Exercise - Produce an exact copy of all records below.
Top of Records for this task
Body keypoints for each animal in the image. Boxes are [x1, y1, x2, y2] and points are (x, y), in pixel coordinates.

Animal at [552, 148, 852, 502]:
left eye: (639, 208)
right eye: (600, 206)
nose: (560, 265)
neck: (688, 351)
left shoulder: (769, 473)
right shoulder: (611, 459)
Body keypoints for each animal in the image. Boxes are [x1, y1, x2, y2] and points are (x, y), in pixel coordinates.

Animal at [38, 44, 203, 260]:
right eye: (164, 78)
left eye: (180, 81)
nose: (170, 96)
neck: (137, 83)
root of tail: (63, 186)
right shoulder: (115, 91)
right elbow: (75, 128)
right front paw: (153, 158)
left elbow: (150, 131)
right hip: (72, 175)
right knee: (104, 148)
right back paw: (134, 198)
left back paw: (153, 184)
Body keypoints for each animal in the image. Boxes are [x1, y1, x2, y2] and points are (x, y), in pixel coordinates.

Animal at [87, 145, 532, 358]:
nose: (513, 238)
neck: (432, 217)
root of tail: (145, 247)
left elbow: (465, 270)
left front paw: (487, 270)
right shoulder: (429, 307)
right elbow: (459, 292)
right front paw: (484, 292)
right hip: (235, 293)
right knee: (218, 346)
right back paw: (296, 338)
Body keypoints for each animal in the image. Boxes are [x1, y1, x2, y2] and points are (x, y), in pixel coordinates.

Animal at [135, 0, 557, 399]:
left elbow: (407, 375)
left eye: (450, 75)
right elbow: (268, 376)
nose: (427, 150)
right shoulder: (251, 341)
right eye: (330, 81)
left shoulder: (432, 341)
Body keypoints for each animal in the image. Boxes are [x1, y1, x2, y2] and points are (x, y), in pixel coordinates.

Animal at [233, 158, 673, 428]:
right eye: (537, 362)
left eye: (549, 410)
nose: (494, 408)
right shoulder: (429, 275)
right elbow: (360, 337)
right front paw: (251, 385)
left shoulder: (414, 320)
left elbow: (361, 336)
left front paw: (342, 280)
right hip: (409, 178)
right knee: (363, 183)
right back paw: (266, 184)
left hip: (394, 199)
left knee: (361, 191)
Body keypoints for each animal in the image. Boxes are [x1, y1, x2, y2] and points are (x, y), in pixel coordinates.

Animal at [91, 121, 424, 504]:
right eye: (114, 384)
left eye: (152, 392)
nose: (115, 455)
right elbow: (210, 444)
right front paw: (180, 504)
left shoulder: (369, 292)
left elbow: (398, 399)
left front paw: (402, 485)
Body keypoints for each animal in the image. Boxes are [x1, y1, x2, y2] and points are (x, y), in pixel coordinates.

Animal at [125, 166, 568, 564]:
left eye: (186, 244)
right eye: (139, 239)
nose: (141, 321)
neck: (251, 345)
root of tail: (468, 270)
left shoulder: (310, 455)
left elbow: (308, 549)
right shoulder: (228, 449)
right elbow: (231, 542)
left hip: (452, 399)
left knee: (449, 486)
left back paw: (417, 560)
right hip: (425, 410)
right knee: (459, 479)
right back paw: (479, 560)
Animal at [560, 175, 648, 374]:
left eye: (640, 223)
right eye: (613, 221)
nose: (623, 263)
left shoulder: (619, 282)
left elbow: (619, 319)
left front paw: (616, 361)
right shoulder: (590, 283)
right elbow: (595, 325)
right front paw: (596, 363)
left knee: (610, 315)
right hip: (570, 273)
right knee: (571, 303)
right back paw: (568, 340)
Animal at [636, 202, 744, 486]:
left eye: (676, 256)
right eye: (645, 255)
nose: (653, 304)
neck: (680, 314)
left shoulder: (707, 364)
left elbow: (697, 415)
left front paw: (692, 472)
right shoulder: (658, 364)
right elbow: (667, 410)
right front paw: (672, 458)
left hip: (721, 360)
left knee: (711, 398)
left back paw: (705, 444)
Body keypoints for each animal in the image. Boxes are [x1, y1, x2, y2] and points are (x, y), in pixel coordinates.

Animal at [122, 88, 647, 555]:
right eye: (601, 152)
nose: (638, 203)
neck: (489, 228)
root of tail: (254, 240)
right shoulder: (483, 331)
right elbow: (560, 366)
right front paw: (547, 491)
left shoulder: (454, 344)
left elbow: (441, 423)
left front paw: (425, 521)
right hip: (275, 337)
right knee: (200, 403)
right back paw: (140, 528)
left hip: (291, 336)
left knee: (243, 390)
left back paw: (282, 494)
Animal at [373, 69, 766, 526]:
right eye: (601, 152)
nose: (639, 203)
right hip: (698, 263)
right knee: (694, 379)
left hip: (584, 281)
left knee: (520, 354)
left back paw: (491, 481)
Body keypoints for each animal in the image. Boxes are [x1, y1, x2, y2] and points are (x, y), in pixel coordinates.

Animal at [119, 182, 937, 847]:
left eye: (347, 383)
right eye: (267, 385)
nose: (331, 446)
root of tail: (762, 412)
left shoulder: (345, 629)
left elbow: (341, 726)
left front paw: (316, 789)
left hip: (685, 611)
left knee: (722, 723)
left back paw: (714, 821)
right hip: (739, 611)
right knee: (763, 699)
Bottom of Records for this task
Task output -
Body keypoints for each animal in the image. Boxes are [x1, y1, x2, y2] and points are (x, y), in pixel coordinates.

Animal at [552, 148, 852, 502]:
left eye: (639, 208)
right eye: (600, 206)
nose: (560, 265)
neck: (688, 351)
left shoulder: (769, 473)
right shoulder: (611, 459)
Body keypoints for each animal in the image. Boxes are [x1, y1, x2, y2] and points are (x, y), in pixel coordinates.

Animal at [38, 44, 203, 260]:
right eye: (164, 78)
left eye: (180, 81)
nose: (170, 96)
neck: (137, 83)
root of tail: (63, 186)
right shoulder: (115, 91)
right elbow: (75, 128)
right front paw: (153, 158)
left elbow: (150, 131)
right hip: (72, 175)
right knee: (104, 148)
right back paw: (134, 198)
left back paw: (153, 184)
Body keypoints for each animal in the image. Boxes are [x1, y1, x2, y2] and points are (x, y), in pixel coordinates.

Animal at [87, 145, 532, 358]:
nose: (513, 238)
neck: (432, 217)
root of tail: (145, 247)
left elbow: (465, 270)
left front paw: (487, 270)
right shoulder: (429, 307)
right elbow: (459, 292)
right front paw: (484, 292)
right hip: (235, 293)
right knee: (218, 346)
right back paw: (296, 338)
Body keypoints for each animal in the image. Boxes are [x1, y1, x2, y2] and points are (x, y), in pixel coordinates.

Animal at [135, 0, 557, 399]:
left elbow: (407, 375)
left eye: (450, 75)
right elbow: (268, 376)
nose: (427, 150)
right shoulder: (251, 341)
right eye: (330, 81)
left shoulder: (432, 341)
Body keypoints for each animal in the image. Boxes are [x1, y1, x2, y2] and points are (x, y), in pixel coordinates.

Animal at [233, 158, 673, 428]:
right eye: (537, 362)
left eye: (549, 410)
nose: (494, 408)
right shoulder: (429, 275)
right elbow: (360, 337)
right front paw: (251, 385)
left shoulder: (414, 320)
left elbow: (361, 336)
left front paw: (342, 280)
right hip: (409, 178)
right knee: (363, 183)
right back paw: (266, 184)
left hip: (394, 199)
left knee: (361, 191)
Body keypoints for each animal in the image. Boxes are [x1, y1, x2, y2] and points are (x, y), in pixel coordinates.

Animal at [91, 121, 424, 504]:
right eye: (114, 384)
left eye: (152, 392)
nose: (115, 455)
right elbow: (210, 444)
right front paw: (180, 504)
left shoulder: (369, 292)
left elbow: (398, 399)
left front paw: (402, 485)
Body keypoints for each animal in the image. Boxes are [x1, y1, x2, y2] and points are (x, y), in pixel coordinates.

Animal at [125, 166, 568, 564]:
left eye: (186, 244)
right eye: (139, 239)
nose: (141, 321)
neck: (251, 345)
root of tail: (468, 270)
left shoulder: (310, 455)
left elbow: (308, 549)
right shoulder: (228, 449)
right elbow: (231, 542)
left hip: (452, 399)
left knee: (449, 486)
left back paw: (417, 560)
right hip: (425, 410)
right knee: (459, 479)
right back paw: (479, 560)
Animal at [560, 175, 648, 374]:
left eye: (640, 223)
right eye: (613, 221)
nose: (623, 263)
left shoulder: (619, 282)
left elbow: (619, 319)
left front paw: (616, 361)
right shoulder: (590, 283)
right elbow: (595, 325)
right front paw: (596, 363)
left knee: (610, 315)
right hip: (570, 273)
right knee: (571, 303)
right back paw: (568, 340)
Animal at [636, 202, 744, 486]:
left eye: (676, 256)
right eye: (645, 255)
nose: (653, 304)
neck: (680, 314)
left shoulder: (707, 364)
left elbow: (697, 415)
left front paw: (692, 472)
right shoulder: (658, 364)
right elbow: (667, 410)
right front paw: (672, 458)
left hip: (721, 360)
left knee: (711, 398)
left back paw: (705, 444)
Body keypoints for each animal in the image. Boxes are [x1, y1, x2, y2] and points are (x, y), in pixel coordinates.

Animal at [122, 88, 647, 555]:
right eye: (601, 152)
nose: (638, 203)
neck: (489, 228)
root of tail: (254, 240)
right shoulder: (483, 331)
right elbow: (560, 366)
right front paw: (547, 491)
left shoulder: (454, 344)
left elbow: (441, 423)
left front paw: (425, 521)
right hip: (275, 337)
right knee: (200, 403)
right back paw: (140, 528)
left hip: (291, 336)
left knee: (243, 390)
left back paw: (282, 494)
Animal at [373, 69, 766, 526]:
right eye: (601, 152)
nose: (639, 203)
right hip: (698, 263)
right knee: (694, 379)
left hip: (584, 281)
left knee: (520, 354)
left back paw: (491, 481)
Body keypoints for each animal in the image. Boxes are [x1, y1, x2, y2] and points are (x, y), in pixel coordinates.

Animal at [119, 182, 937, 847]:
left eye: (347, 383)
right eye: (267, 385)
nose: (331, 446)
root of tail: (762, 412)
left shoulder: (345, 629)
left elbow: (341, 726)
left front paw: (316, 789)
left hip: (685, 611)
left knee: (722, 723)
left back paw: (714, 821)
right hip: (739, 611)
right knee: (763, 699)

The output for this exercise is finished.